Sierra is finally here and everyone’s rushing to install it. While for most it’s a usual pleasurable experience, for some this update had downsides. Here we’ll go over macOS Sierra known issues (the unknown are yet to be discovered, I’m afraid) and try to find the right fix for each.
Sierra installation troubles: what could go wrong?
macOS Sierra installation is slow
This is a frankly common Sierra problem among users who are trying to upgrade from a machine that is generally a bit slow or cluttered. What options do you have? Well, if you have already started the process, the only reasonable option you have is to wait, sorry.
In case you haven’t yet started the installation: If your Mac is slow, you have little free space on drive, and the rainbow wheel is a common sight on the screen, you can try to clean up your Mac before installing Sierra. Manual cleaning takes ages, but you can use an app for that. For instance, CleanMyMac 3 will free you from junk on drive and prepare your Mac for the macOS update in minutes.
macOS Sierra install frozen
In case it seems like the progress bar of the Sierra installation is stuck and won’t move for ages, there is a chance it froze.
The first thing you should do is relax. Really, even if you had a power shortcut, or the progress bar really seems cut in stone, it can still resurrect. The problem with macOS Sierra installation for the most time can rebuild itself and continue on its own. You can press Command+L to get more info about how long do you have to wait and see the log. Watch it to make sure files are being installed.
In case you’re pressed Command+L and you’re positive nothing is going on for a while, hold down the power button to shut down. Restart Mac. Check the log again (Command+L). Still nothing?
Restart, this time hold Shift button when Mac starts. This will launch your Mac in Safe Mode. Open App Store and try updating while still in Safe Mode.
Mac won’t start after Sierra installation
If the installation has finished, but instead of Sierra you only see a dull grey screen, you can resort to hardcore restoring methods. One of them should fix Sierra issue with a failing startup.
- Restart your Mac, holding down Command + Option+P+R keys to reset the NVRAM.
- Reset System Management Controller. Shut the Mac down, unplug all cables, wait a few minutes and then plug the cables back in and start up the Mac.
- Boot Mac in Safe Mode (shut down and start again holding down the shift key) and make sure you Mac has at least 9GB of free space.
- Remove all third-party Kexts and extensions.
- Remove antivirus apps.
- Remove any PPTP VPN Software from your Mac as Apple has stopped the support in macOS Sierra.

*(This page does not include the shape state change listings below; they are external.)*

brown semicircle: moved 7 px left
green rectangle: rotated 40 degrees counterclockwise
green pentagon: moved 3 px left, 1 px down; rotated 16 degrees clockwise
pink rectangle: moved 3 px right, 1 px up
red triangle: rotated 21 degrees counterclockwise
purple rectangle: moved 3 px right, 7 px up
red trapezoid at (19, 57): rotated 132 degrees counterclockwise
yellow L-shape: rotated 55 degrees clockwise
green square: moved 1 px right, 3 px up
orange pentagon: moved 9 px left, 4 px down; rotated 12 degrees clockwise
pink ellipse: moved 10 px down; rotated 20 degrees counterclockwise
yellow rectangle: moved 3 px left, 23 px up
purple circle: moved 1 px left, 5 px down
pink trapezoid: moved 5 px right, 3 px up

Important: To uninstall apps and extensions completely and make sure they don’t leave some parts behind, don’t trash them. Rather, download CleanMyMac 3 and use its app uninstaller.
Wi-Fi is slow on Sierra
Most probably, the reason for this macOS Sierra problem lies in Wi-Fi preferences that need to be updated. To do that, you just have to remove the ones you have now. Click on any empty spot on the Desktop and press Command + Shift + G. Now, type in this directory:
In the folder that opened, delete these files:
After these files are gone, reboot your Mac, together with your Wi-Fi router.
Bluetooth hardware troubles on Sierra
If some of your hardware doesn’t work since macOS Sierra update, the reason for it may be that it’s a little outdated. Apple is a part of Bluetooth SIG (Bluetooth Special Interest Group), they oversee development standards for the bluetooth technology and keep up with them at all times.
That is why Sierra only supports the latest protocols and if your hardware is a few years old and is not updatable, you’ll have to replace it with something fresh.
Solution: downgrade back to El Capitan or upgrade hardware.
Safari plug-in troubles
This one is not exactly a bug, it’s a feature. Apple attempts to get rid of the gradually outdating plug-ins like Flash, Java, Silverlight, and QuickTime. Giving them up will bring a better and faster browsing experience, and we’ll finally embrace HTML5.
Safari in Sierra will still ask you when you stumble upon the website that uses the outcasts if you’d like to turn on the plug-in in question. You can either tell Safari to do it once, all the time, or cancel and never return to the site that still uses Flash. Because really, it’s almost embarrassing at this point.
App crashes or doesn't open
Another frequent Sierra problem is that some of the apps won’t work at all or work inappropriately. The reason is clear: the app is not Sierra-compatible. Why? Two options: either you haven’t updated it in a while and there’s a newer version, or app developers haven’t updated it yet themselves, so you’ll have to wait.
Solutions: check for app updates, visit developers website to see if they’ve issued a statement about Sierra compatibility. Also, try running maintenance scripts in CleanMyMac, we’ve seen some apps miraculously fixed after the procedure.
Finally, look for an alternative app to help you out. In case you decide to give up on the app in question, make sure to uninstall it the right way, not just trash it. Use app uninstaller for the job.
As you can see, some of the troubles are more of a generation-gap-type of improvements. We also hope that there will be no more new issues arising in the course of this great new OS. In any way, Sierra is amazing and we definitely recommend upgrading to it.